Biasanya selembar sarung bila dijual dipasar seharga 400 ribu sampai 600 ribu. Padahal kalau kita melihat prosesnya yang sulit, berbelit-belit dan memakan waktu yang lama rasanya tidak adil. Karena saya pun pernah terlibat dalam proses pembuatannya.
Melihat ketidakwajaran ini, saya berinisiatif untuk memasarkan sarung-sarung Ibu Selvi melalui media sosial.
Hal ini karena keterbatasannya teknologi dan media sosial. Dan untungnya ada kerabat dan kenalan yang merasa tertarik untuk membelinya.
Kemudian sebagain besar uang hasil penjualan sarung itu diberikan kepada adiknya untuk membayar uang kuliah.
Ibu Selvi adalah salah satu sosok dari ribuan perempuan Palue bahkan perempauan Nusa Tenggara Timur dalam hal bertenun.
Ibu Selvi adalah wakil dari perempuan tangguh yang menjadi jangkar ekonomi dalam keluarga ketika ketika amukan Gunung Rokatenda dan covid-19 melanda.
Tidak bermaksud melebih-lebihkan kalau dikatakan bahwa Ibu Selvi menjadi salah seorang saksi dan penjaga tradisi serta budaya orang-orang NTT.
Dengan demikian dari keringatnya, buah karyanya turut membungkus tubuh presiden saat perayaan peringatan kemerdekaan Indonesia yang ke 75.

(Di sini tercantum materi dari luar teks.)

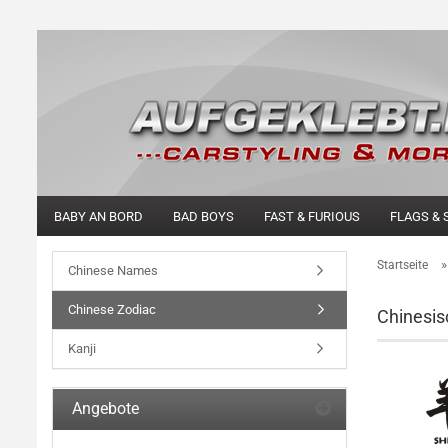
BABY AN BORD
BAD BOYS
FAST & FURIOUS
FLAGS & 
Startseite
Chinese Names
Chinese Zodiac
Chinesi
Kanji
Angebote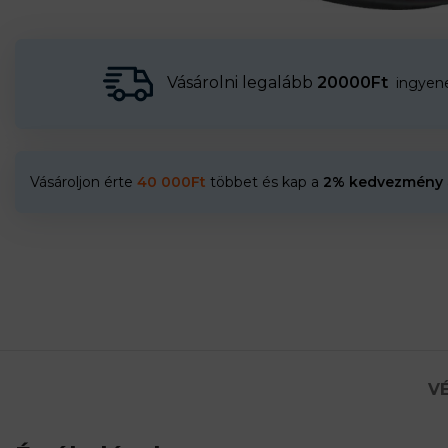
Vásárolni legalább
20000Ft
ingyenes
Vásároljon érte
40 000
Ft
többet és kap a
2% kedvezmény
VÉ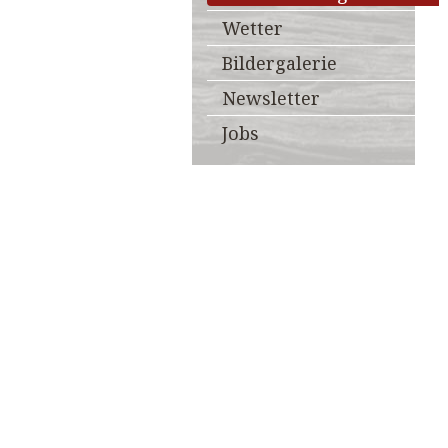
Wetter
Bildergalerie
Newsletter
Jobs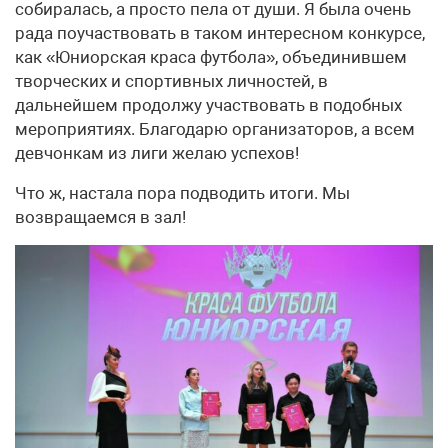
собиралась, а просто пела от души. Я была очень
рада поучаствовать в таком интересном конкурсе,
как «Юниорская краса футбола», объединившем
творческих и спортивных личностей, в
дальнейшем продолжу участвовать в подобных
мероприятиях. Благодарю организаторов, а всем
девчонкам из лиги желаю успехов!
Что ж, настала пора подводить итоги. Мы
возвращаемся в зал!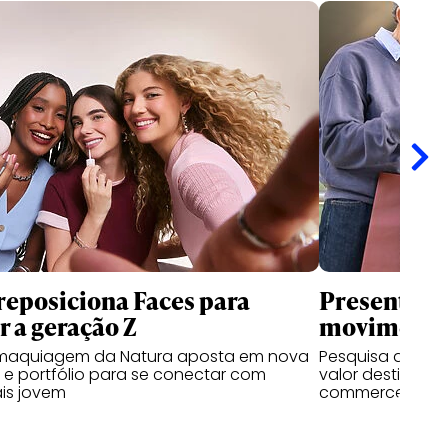
reposiciona Faces para
Presentes d
r a geração Z
movimentar
maquiagem da Natura aposta em nova
Pesquisa da RZK
 e portfólio para se conectar com
valor destinado
is jovem
commerce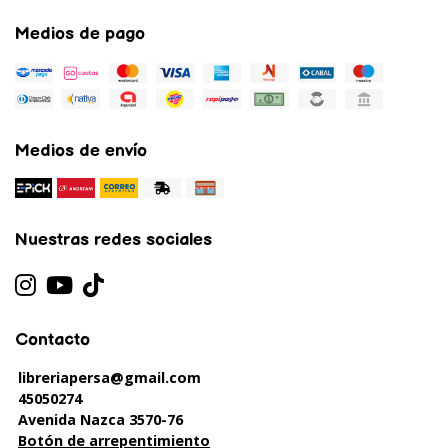
Medios de pago
Medios de envío
Nuestras redes sociales
Contacto
libreriapersa@gmail.com
45050274
Avenida Nazca 3570-76
Botón de arrepentimiento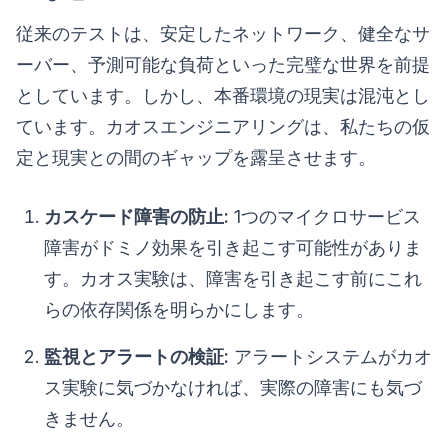
従来のテストは、安定したネットワーク、健全なサ
ーバー、予測可能な負荷といった完璧な世界を前提
としています。しかし、本番環境の現実は混沌とし
ています。カオスエンジニアリングは、私たちの仮
定と現実との間のギャップを露呈させます。
カスケード障害の防止:
1つのマイクロサービス
障害がドミノ効果を引き起こす可能性がありま
す。カオス実験は、障害を引き起こす前にこれ
らの依存関係を明らかにします。
監視とアラートの検証:
アラートシステムがカオ
ス実験に気づかなければ、実際の障害にも気づ
きません。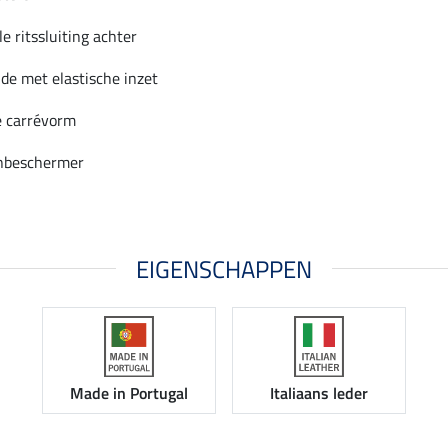
le ritssluiting achter
jde met elastische inzet
e carrévorm
nbeschermer
EIGENSCHAPPEN
Made in Portugal
Italiaans leder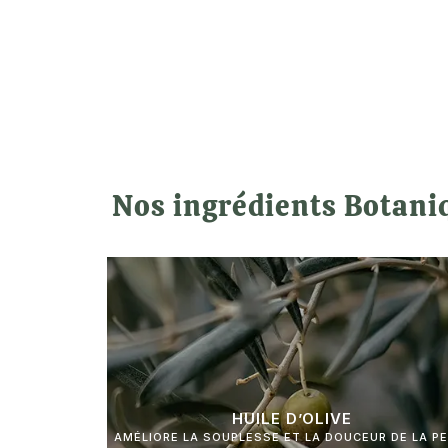
Nos ingrédients Botani
HUILE D’OLIVE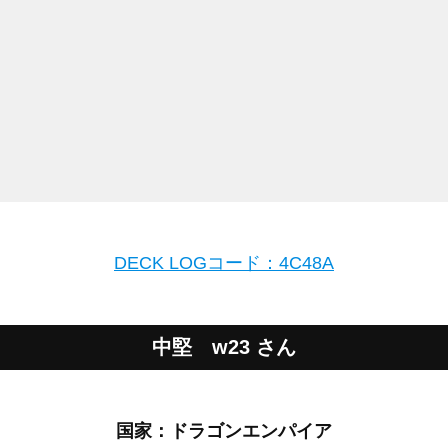
DECK LOGコード：4C48A
中堅 w23 さん
国家：ドラゴンエンパイア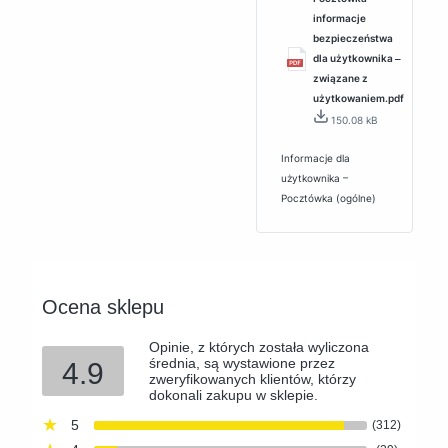
informacje
bezpieczeństwa
dla użytkownika ‒
związane z
użytkowaniem.pdf
150.08 kB
Informacje dla
użytkownika –
Pocztówka (ogólne)
Ocena sklepu
Opinie, z których została wyliczona
średnia, są wystawione przez
4.9
zweryfikowanych klientów, którzy
dokonali zakupu w sklepie.
5
(312)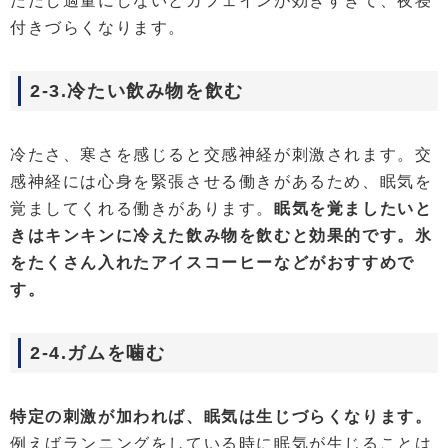
ただし適量にしないとカフェインが効きすぎて、夜寝
付きづらくなります。
2-3.冷たい飲み物を飲む
冷たさ、寒さを感じると交感神経が刺激されます。交
感神経には心身を緊張させる働きがあるため、眠気を
覚ましてくれる働きがあります。
眠気を覚ましたいと
きはキンキンに冷えた飲み物を飲むと効果的です。氷
をたくさん入れたアイスコーヒーなどがおすすめで
す。
2-4.ガムを噛む
特定の刺激が加われば、眠気は生じづらくなります。
例えばランニングをしている時に眠気が生じることは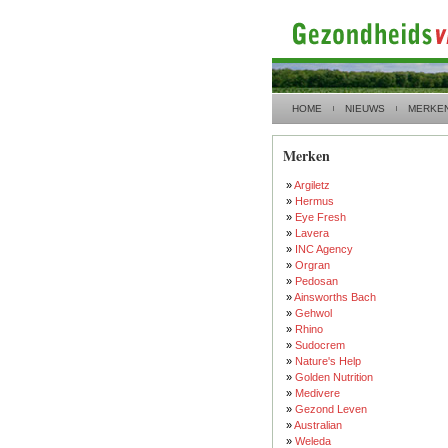
HOME
NIEUWS
MERKE
Merken
»
Argiletz
»
Hermus
»
Eye Fresh
»
Lavera
»
INC Agency
»
Orgran
»
Pedosan
»
Ainsworths Bach
»
Gehwol
»
Rhino
»
Sudocrem
»
Nature's Help
»
Golden Nutrition
»
Medivere
»
Gezond Leven
»
Australian
»
Weleda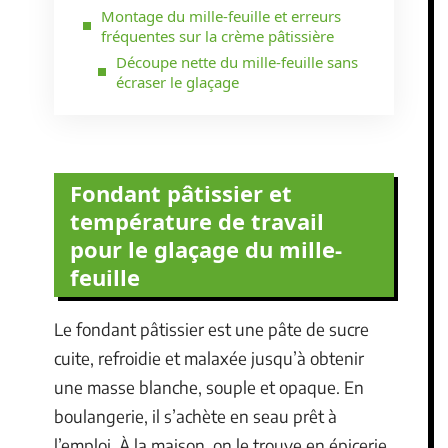
Montage du mille-feuille et erreurs
fréquentes sur la crème pâtissière
Découpe nette du mille-feuille sans
écraser le glaçage
Fondant pâtissier et
température de travail
pour le glaçage du mille-
feuille
Le fondant pâtissier est une pâte de sucre
cuite, refroidie et malaxée jusqu’à obtenir
une masse blanche, souple et opaque. En
boulangerie, il s’achète en seau prêt à
l’emploi. À la maison, on le trouve en épicerie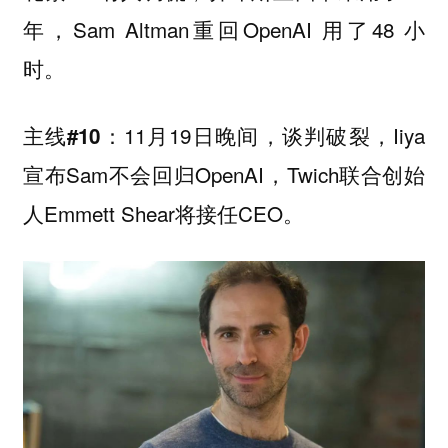
年，Sam Altman重回OpenAI 用了48 小
时。
11月19日晚间，谈判破裂，Iiya
主线#10：
宣布Sam不会回归OpenAI，Twich联合创始
人Emmett Shear将接任CEO。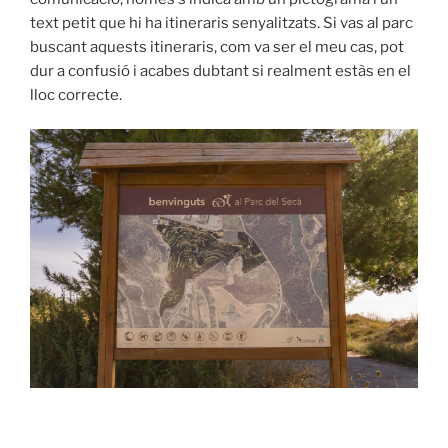
text petit que hi ha itineraris senyalitzats. Si vas al parc
buscant aquests itineraris, com va ser el meu cas, pot
dur a confusió i acabes dubtant si realment estàs en el
lloc correcte.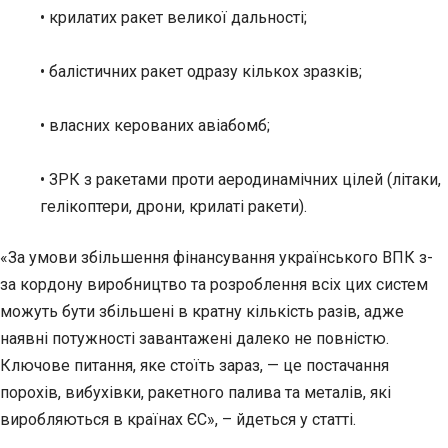
• крилатих ракет великої дальності;
• балістичних ракет одразу кількох зразків;
• власних керованих авіабомб;
• ЗРК з ракетами проти аеродинамічних цілей (літаки,
гелікоптери, дрони, крилаті ракети).
«За умови збільшення фінансування українського ВПК з-
за кордону виробництво та розроблення всіх цих систем
можуть бути збільшені в кратну кількість разів, адже
наявні потужності завантажені далеко не повністю.
Ключове питання, яке стоїть зараз, — це постачання
порохів, вибухівки, ракетного палива та металів, які
виробляються в країнах ЄС», – йдеться у статті.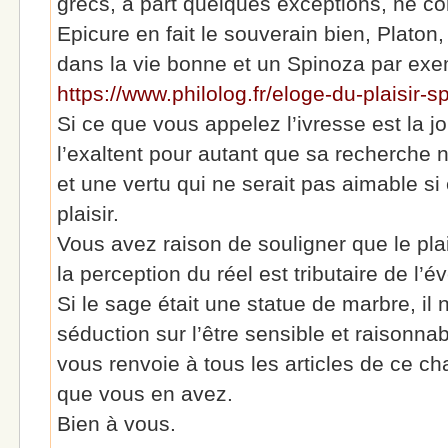
grecs, à part quelques exceptions, ne co
Epicure en fait le souverain bien, Platon,
dans la vie bonne et un Spinoza par exem
https://www.philolog.fr/eloge-du-plaisir-s
Si ce que vous appelez l’ivresse est la j
l’exaltent pour autant que sa recherche 
et une vertu qui ne serait pas aimable si 
plaisir.
Vous avez raison de souligner que le plais
la perception du réel est tributaire de l’é
Si le sage était une statue de marbre, il
séduction sur l’être sensible et raison
vous renvoie à tous les articles de ce cha
que vous en avez.
Bien à vous.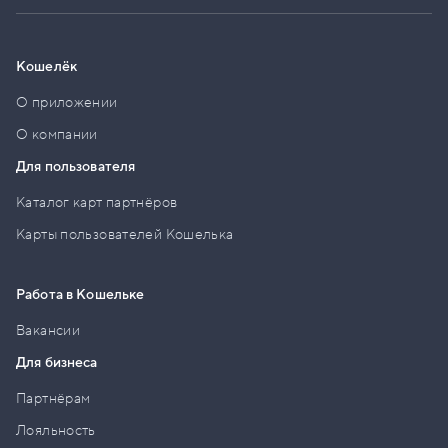
Кошелёк
О приложении
О компании
Для пользователя
Каталог карт партнёров
Карты пользователей Кошелька
Работа в Кошельке
Вакансии
Для бизнеса
Партнёрам
Лояльность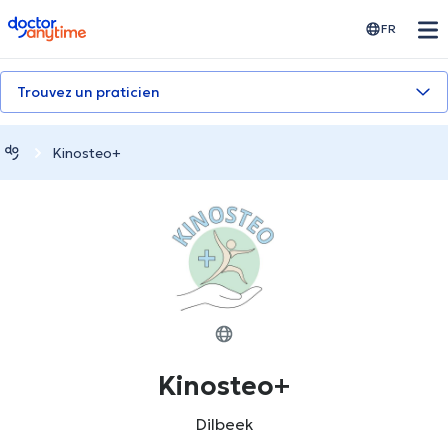
doctoranytime
FR
Trouvez un praticien
Kinosteo+
Kinosteo+
Dilbeek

Tahun berlian Indonesia sudah bercahaya di Istana dengan karya perempuan NTT namun kesejahteraan mereka masih dalam deretan pertanyaan yang belum terjawab tuntas.
Entah kapan perempuan terus dianggap kelompok kelas dua dan sampai kapan kesejahteraan ekonomi orang-orang NNT diperhitungkan?
Jujur, kami belum matang dan mandiri secara ekonomi walau Indonesia telah berumur berlian ditahun ini. Kami masih terbelakang walau karya kami terpampang di depan istana, di depan mata rakyat Indonesia dan dunia. Kami menunggu dan akan terus menunggu karena kami juga adalah Indonesia.